El resto
Me gusta dormir con mi cabeza encima de su hombro, sólo porque así huelo como le bombea el pecho. Me parece tan sexy que sea de movimiento tan lento. Pasa las páginas siempre despacio, hasta las de su propia vida. Siempre parece un corazón tranquilo, y eso me encanta.
Anoche le cayó encima al mundo la noche más bonita. Es de esas cosas de las que sólo te das cuenta cuando te pilla caminando y sola. Bajo la lluvia, el calor y el manto más negro de tu cabeza, es inevitable ir muy despacio, a pesar de que aquel niño corra muchísimo. Corre porque él no tiene nada de que curarse. A mí, me entra lento, por dentro. Piel, huesos y entrañas se limpian, por un rato, de casi todo. Quedo así, como el hueco de una escalera. Toco, curiosa todos los recovecos que hay en mi cuerpo, tan lisos, tan húmedos esperan, que parecen el pétalo de cualquier flor. Aunque sea mentira.

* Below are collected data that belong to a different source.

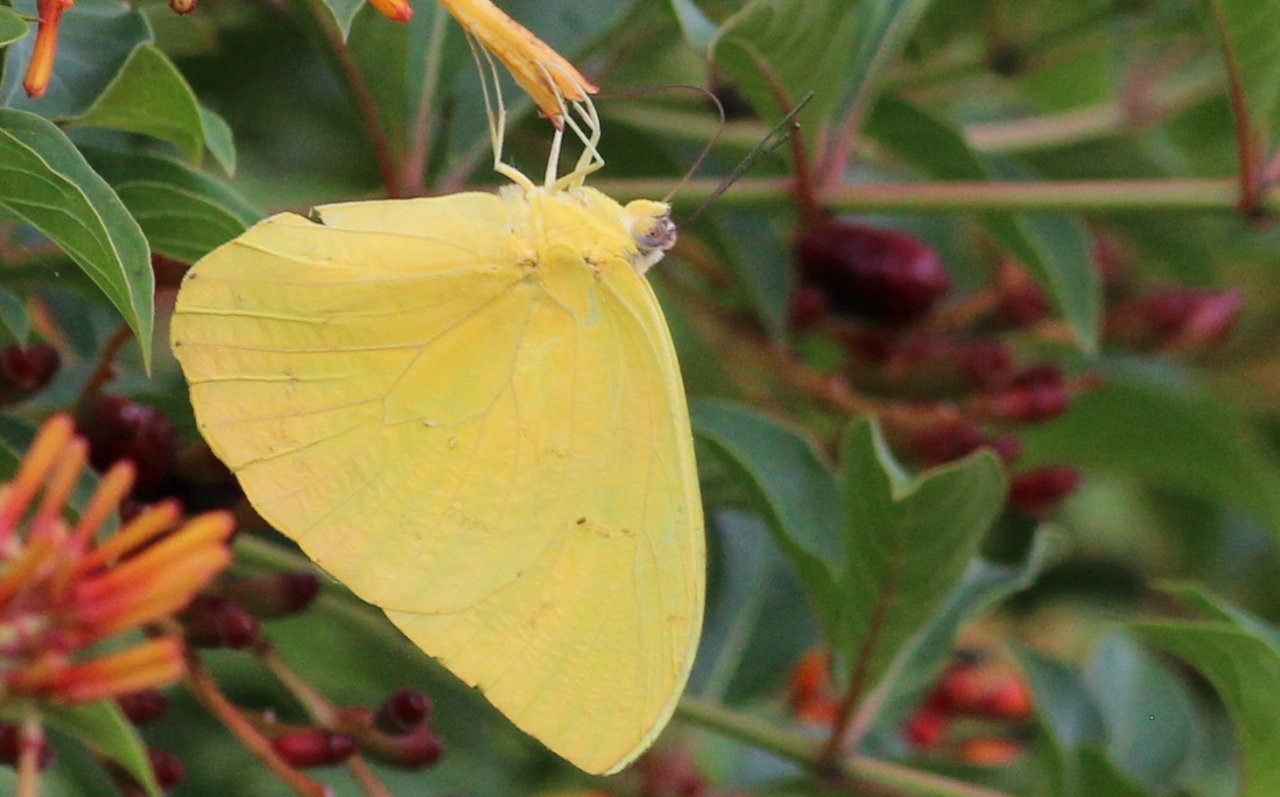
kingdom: Animalia
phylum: Arthropoda
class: Insecta
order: Lepidoptera
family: Pieridae
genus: Phoebis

Adoro este momento en el que sólo me espera recordar. Qué decían mis ojos, qué musitaban mis dedos, qué deseaban apretar con fuerza mis dientes. Olfatear cómo fuiste en otro tiempo, entre noches de tormenta, olor a tierra mojada y libros viejos que hablan de todo aquello que fue por ti, y también fue perdido.